Intel is understandably less than pleased with the situation as is. Although its own dominance over the personal computer market is solidly entrenched at this point, it falls short in the fastest growing sector of the computer business—the mobile device sector. Its latest pitch to grab a decent share of the market comes in the form of the dual core Atom Z2760 called, rather quaintly, Clover Trail, which Intel claims can offer 10 hours battery life and three weeks on standby. The question remains, however, if this processor will be able to challenge the ARM chip status quo.

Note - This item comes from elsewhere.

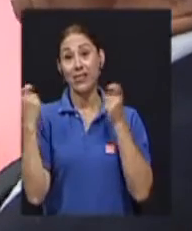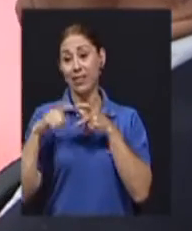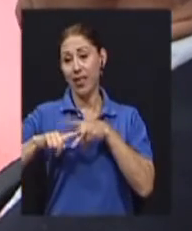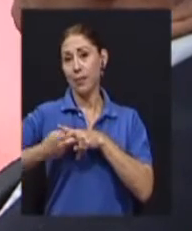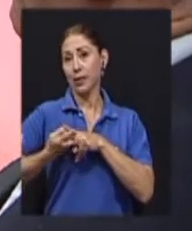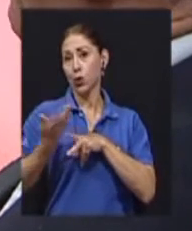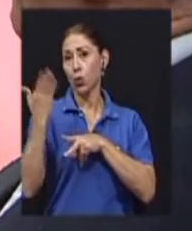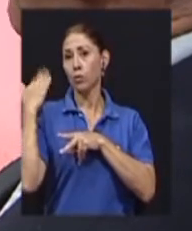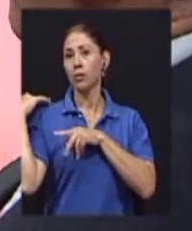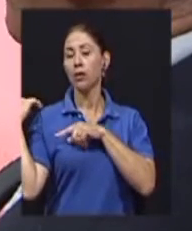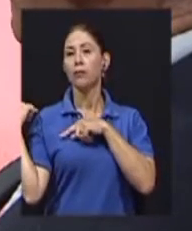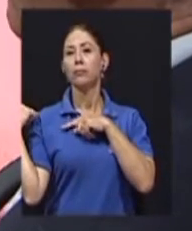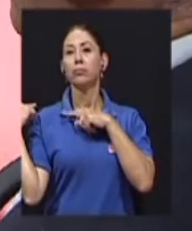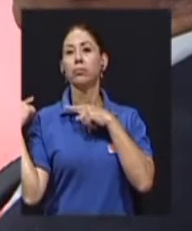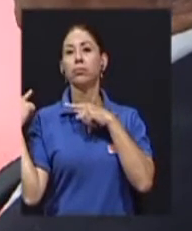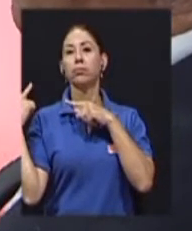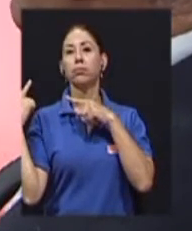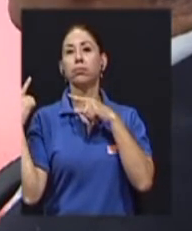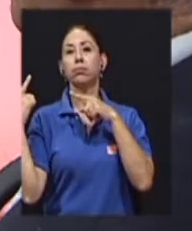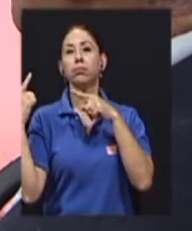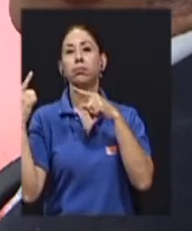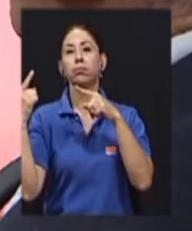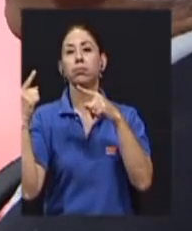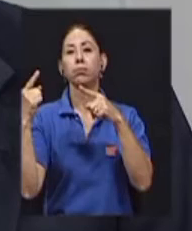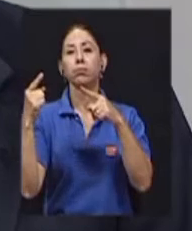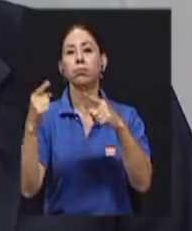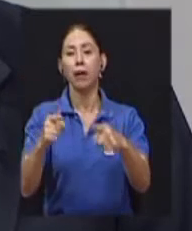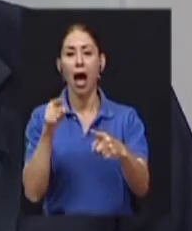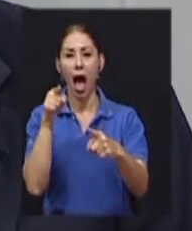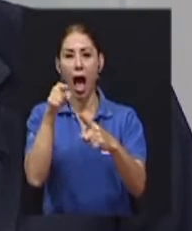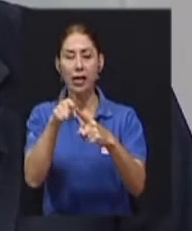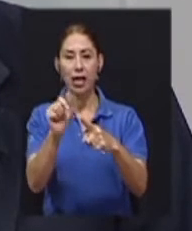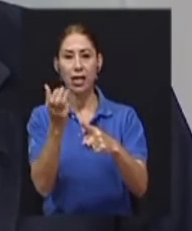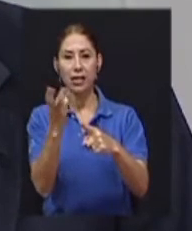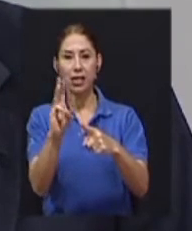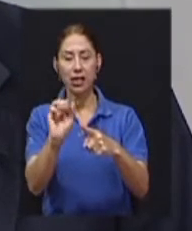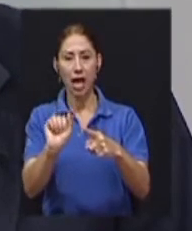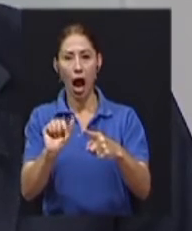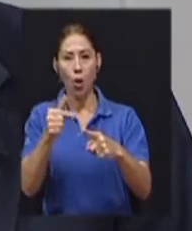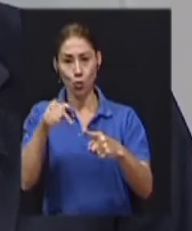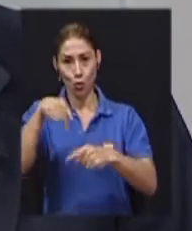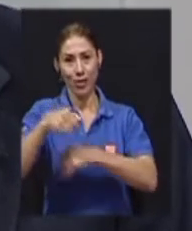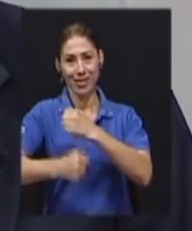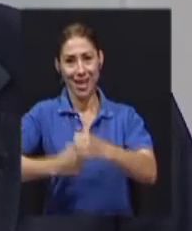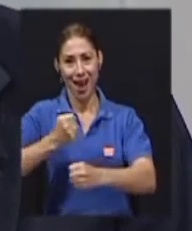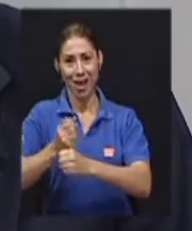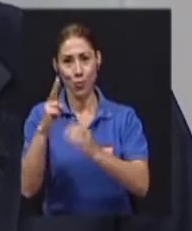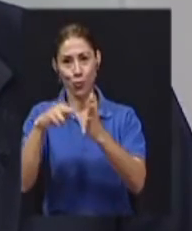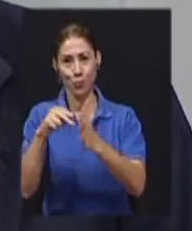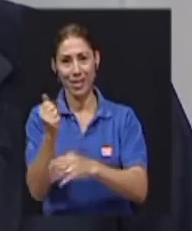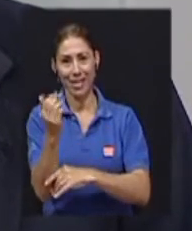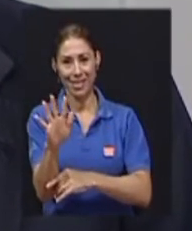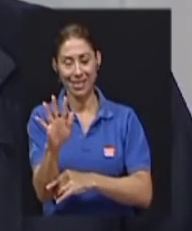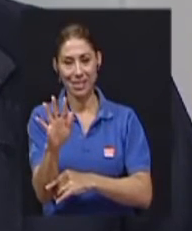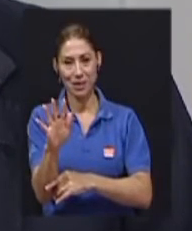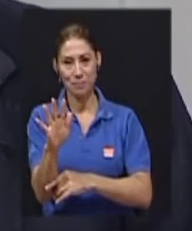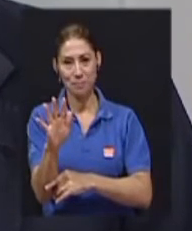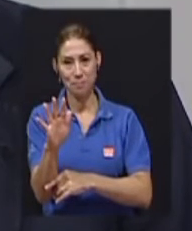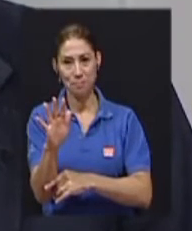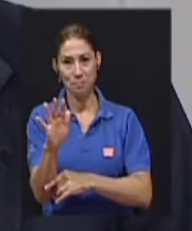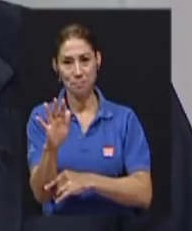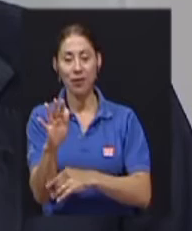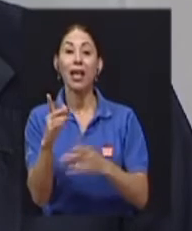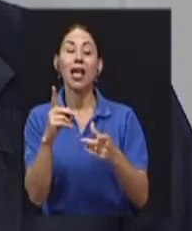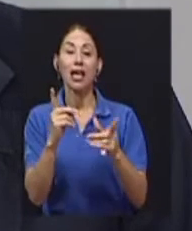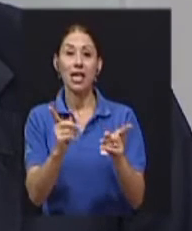el 16 de agosto de 2015, de este año actual. Y hay toda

Despite the loud voices of sceptics, Intel has created a decent processor in its own right which has the potential to transform the market. The most significant part of Intel’s pitch is on a different ground, however. Clover Trail tablets will be based on x86 architecture, and thus will be compatible with the full version of Windows 8. ARM devices, on the other hand, will have to use Windows RT, a cut-down version with more restrictive conditions on app usage. Intel clearly calculates that tethering itself to another computing institution – Microsoft, which has also faced recurring frustrations and difficulties in breaking into the new mobile device markets – will benefit them both.
This emergent mutually reliant Intel-Windows relationship is risky, and there is no way to deny that Intel is taking a pretty big chance. Windows 8 is as yet untested in the marketplace – its release is not until the end of next month – and it is beset with anticipated uncertainties. This is partly due to a conscious effort to control information on Microsoft’s part, but concerns have already been raised about the relative paucity of launch apps, as well as a rather confusing relationship between purebred Windows 8 apps and older software.
As far as Intel is concerned, this issue is exacerbated by the price point of Windows 8 tablets, estimated to start at $799. This is pretty steep, especially in comparison to Android alternatives. The intended market, then, is presumably one where Microsoft is very well entrenched – business. But shifting to a new operating system is a pretty arduous affair at the best of times for a company of any size, and given the serious revisions to the basics of Windows mooted in version 8, a wait-and-see attitude is likely. The fact that every other version of Windows tends to be a bit of a turkey won’t be reassuring IT departments. As a result of these issues, a lot will depend on how closely Windows 8 tablets integrate with older Windows-based IT setups.
Intel has the institutional strength and know-how to break into the tablet market, but staking everything on an untested OS makes it questionable in the short term. With a vision toward long term transition, however, the fact remains that this type of risky manoeuvre may be exactly what it takes to propel Intel into the mainstream mobile device market.